Defaults were controlled and less than initially expected, restricted to specific credit histories rather than generalized asset class factors. The worst performers were Mexican non-bank financial companies, with Crédito Real and Unifin falling into default. Beyond these names, stressed apers were also under a lot of pressure, like those of the telco Oi, despite the sale of assets during its restructuring process. Along the same lines, the Central American communications firm Digicel fell 50%, approaching a new restructuring due to the challenging short-term maturities it faces.
The primary market was closed to most issuers and around USD 40 bn were issued, about 50% less than the average of the last 10 years. With maturities, buybacks and tenders worth USD 64 bn, net supply of bonds contracted strongly in the region, reducing debt stock by 5%. It should be noted that the presence of sustainable and green bonds remains high, representing 30% of total issues.
We expect a considerably better year in 2023. On the one hand, the yield is high (9-10%) as a result of the negative performance in 2022 and the accrual will therefore be a positive factor, in a 2023 in which base rates are much closer to their peak and a good part of the increases are already reflected in the curve.

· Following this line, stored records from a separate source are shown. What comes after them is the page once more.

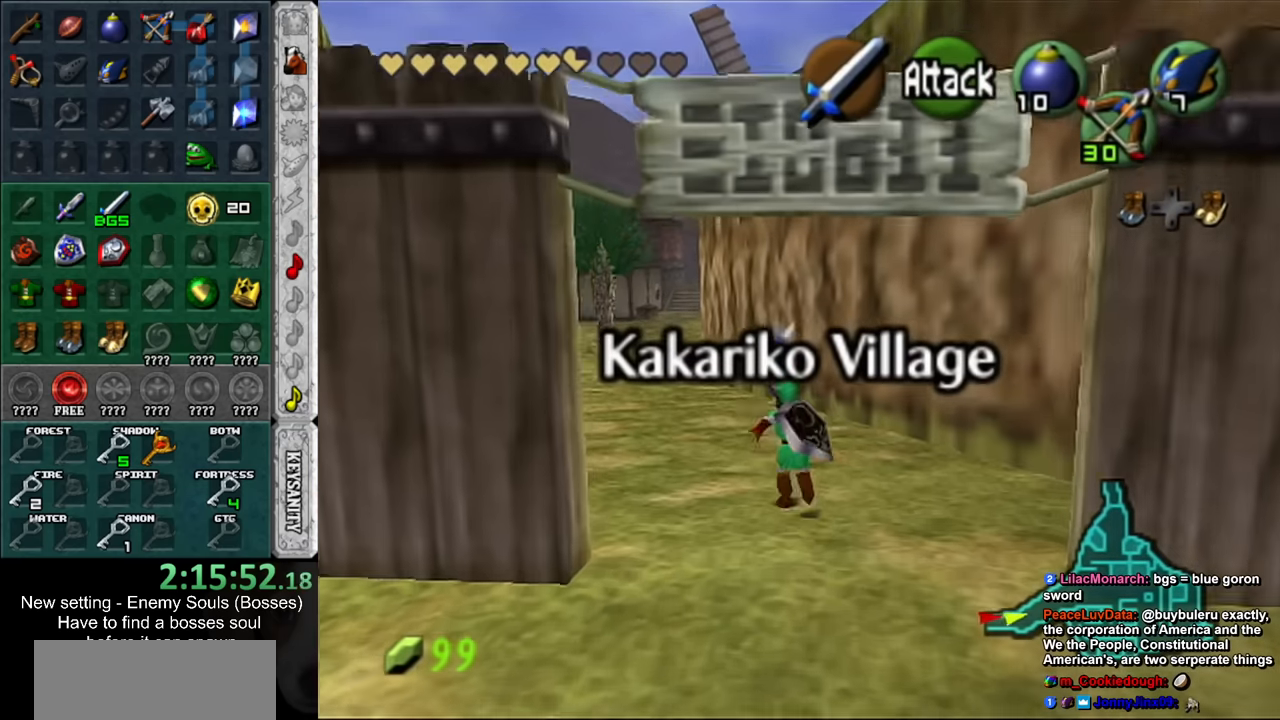
{"buttons": [], "left_stick": "up", "right_stick": "center", "events": []}
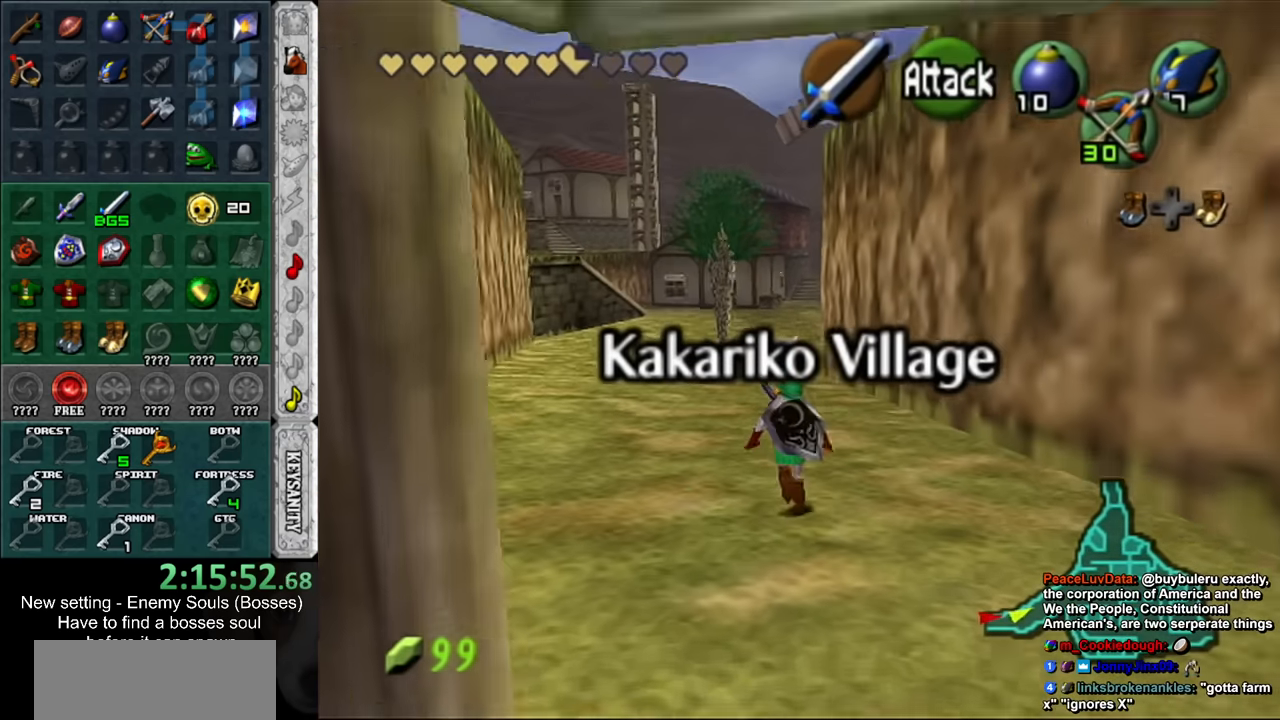
{"buttons": [], "left_stick": "up", "right_stick": "center", "events": []}
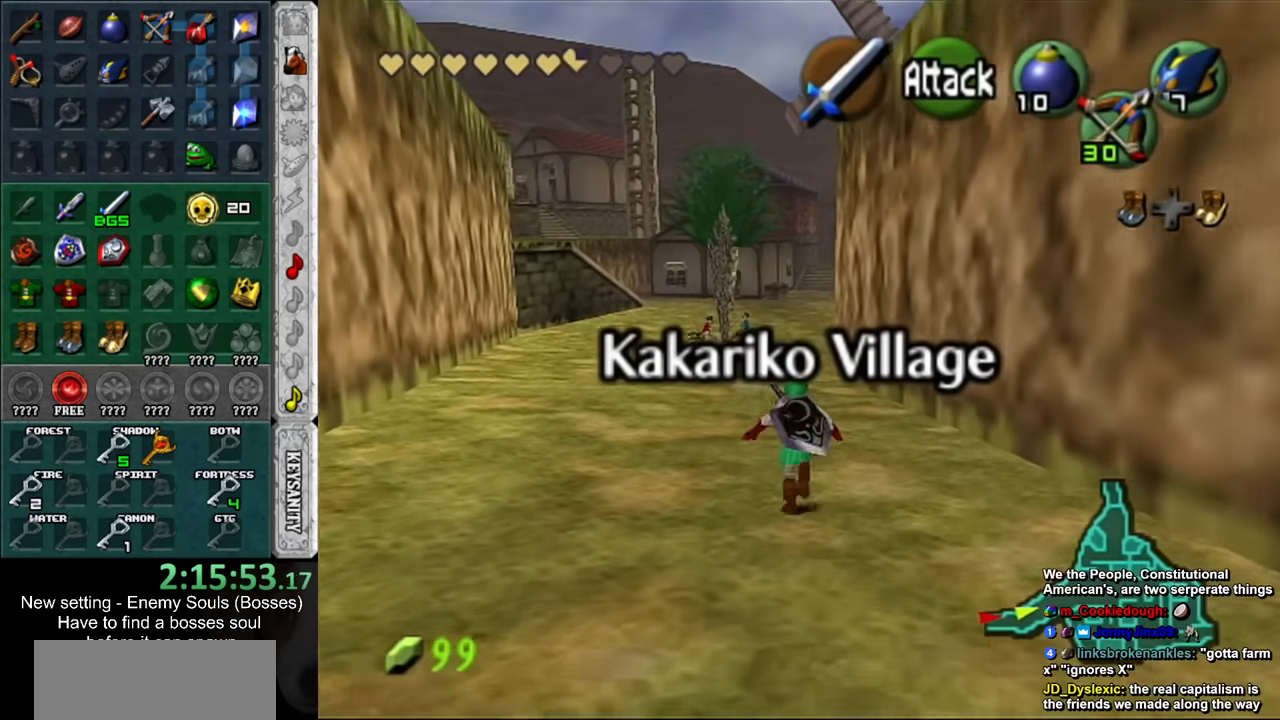
{"buttons": [], "left_stick": "up", "right_stick": "center", "events": []}
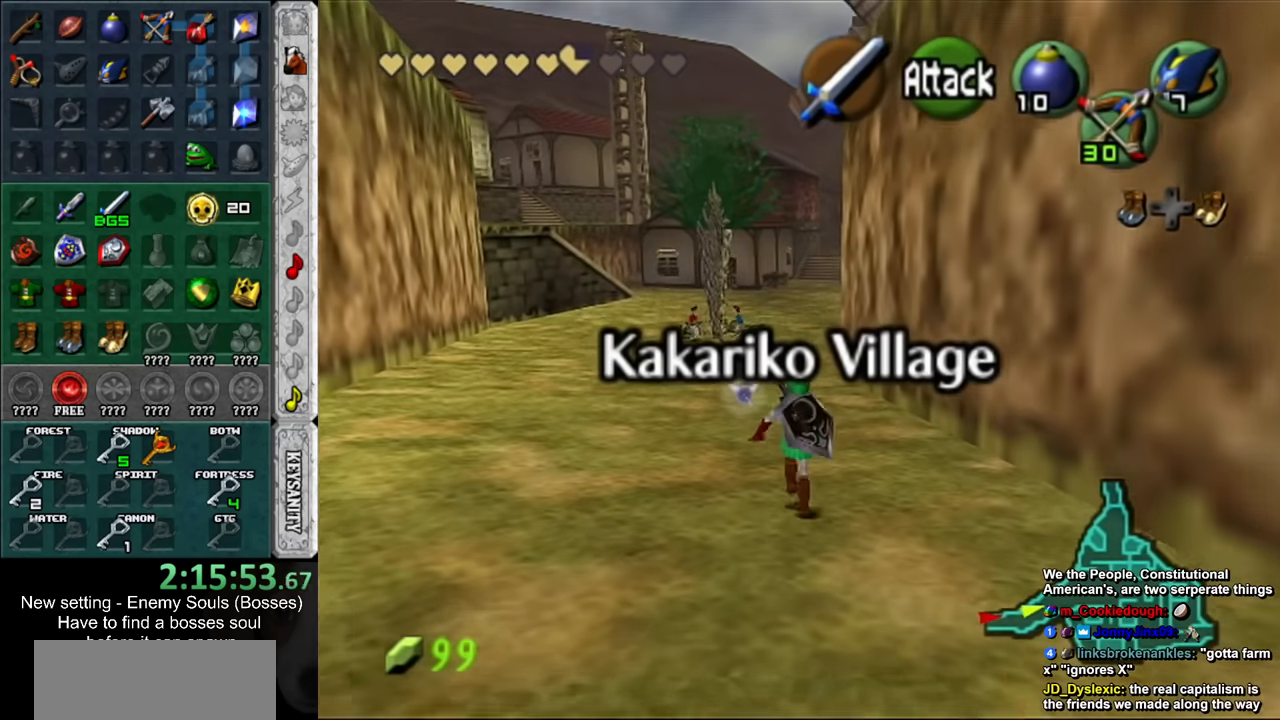
{"buttons": [], "left_stick": "up", "right_stick": "center", "events": []}
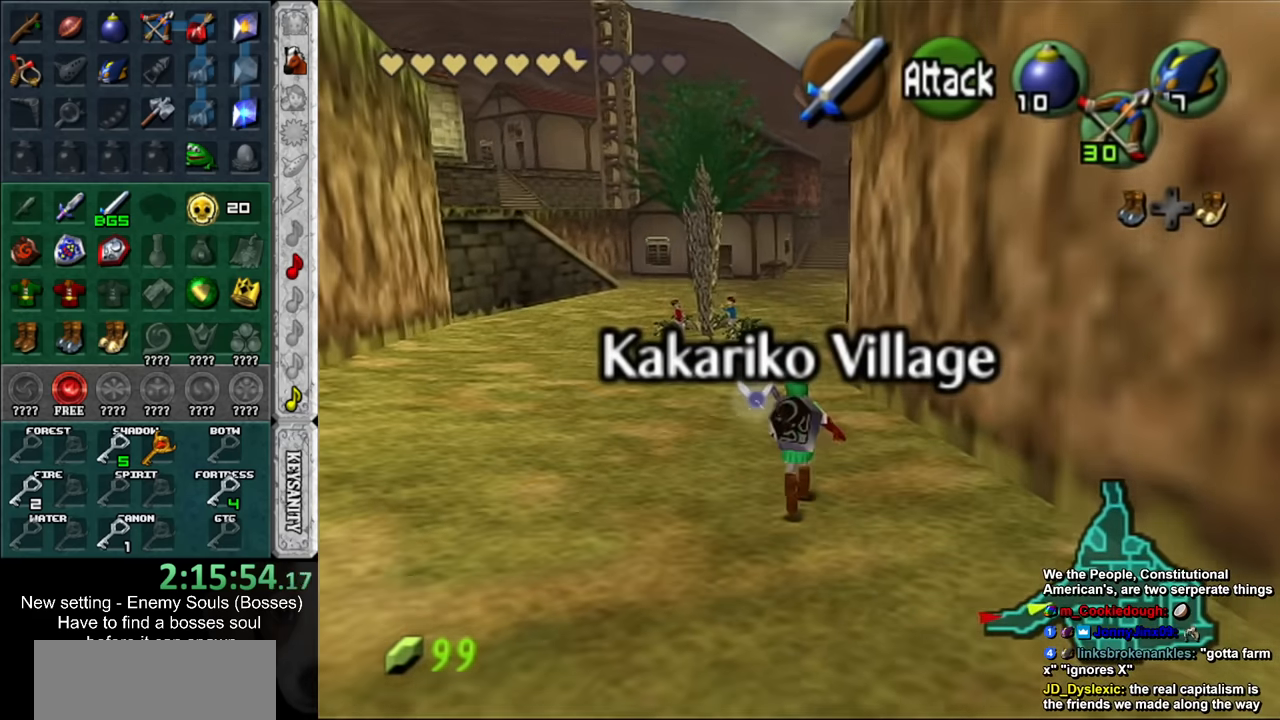
{"buttons": [], "left_stick": "up", "right_stick": "center", "events": []}
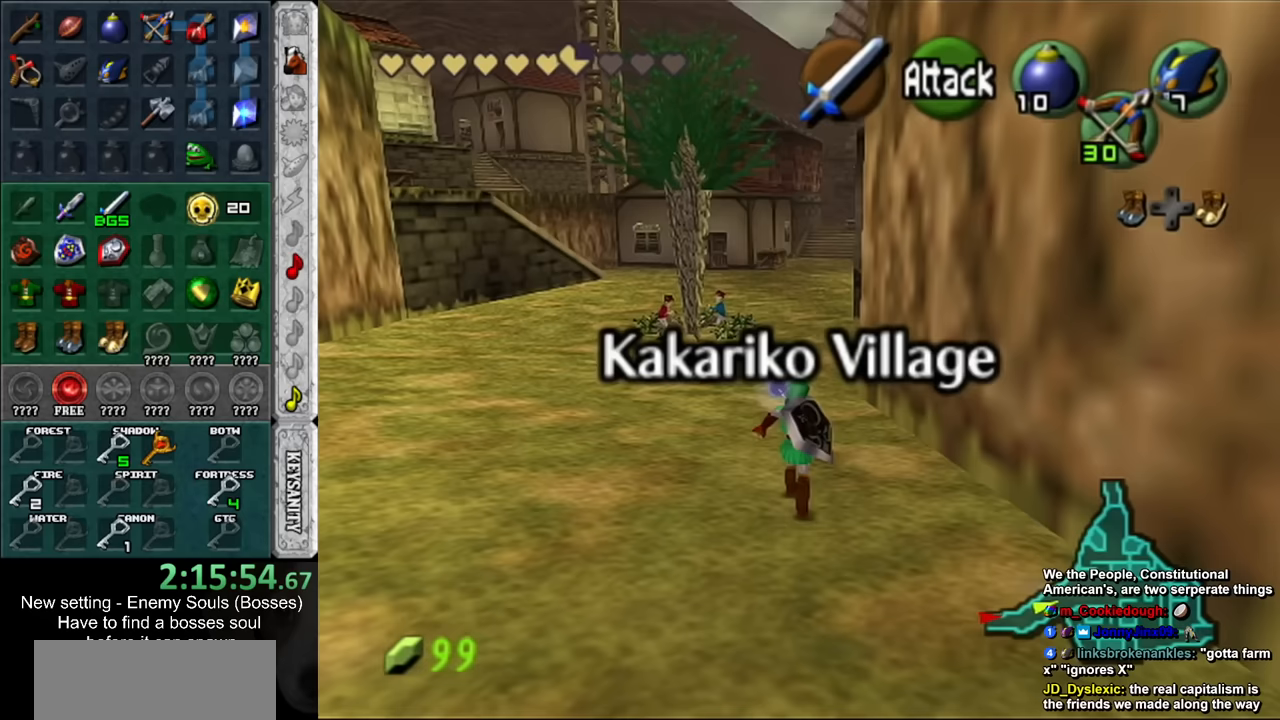
{"buttons": [], "left_stick": "up", "right_stick": "center", "events": []}
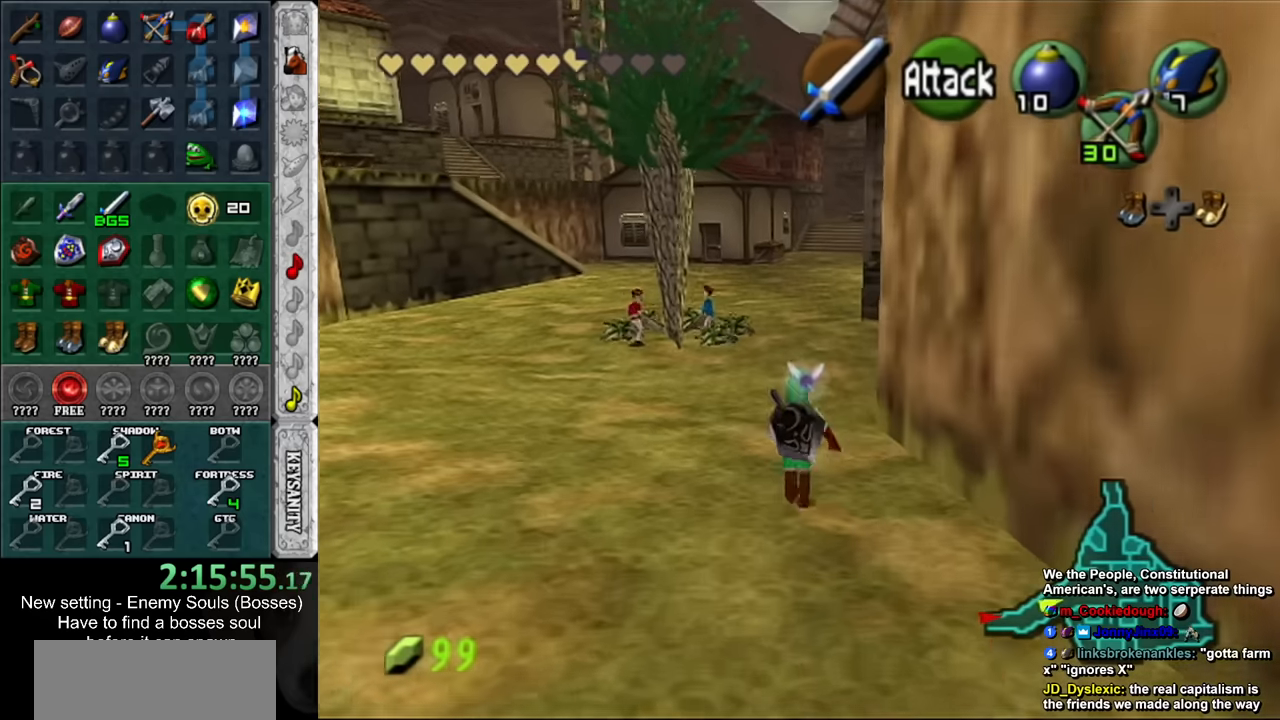
{"buttons": [], "left_stick": "up", "right_stick": "center", "events": []}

For its part, the political front next year looks clear, with presidential elections only in Argentina and where a change in course is strongly favored in the polls. For its part, Chile will face another constitutional process, but this time it seems to be marked by greater moderation and widely accepted foundations. Meanwhile, inflation is on track to being controlled in domestic economies, which creates room for local rate cuts by the end of the year, boosting economies and improving access to local financing for companies.
Though the region's growth will likely slow to 1.7%, it will be backed by the easing of restrictions in China, which gained strength in the final months of the year. In addition, defaults would be controlled and focused on the specific situations of stressed corporate bonds, with the rest of companies showing strong fundamentals. Thus, a recovery in the appetite for risk and inflows to the region can be expected, laying the groundwork for what we expect to be a very good 2023 for the asset class.
Regarding our position, we maintain a greater focus on high yield instruments, prioritizing Brazil and Mexico over the Andean region and betting on companies with solid fundamentals that allow us to capture good returns in the face of the imminent base rate correction.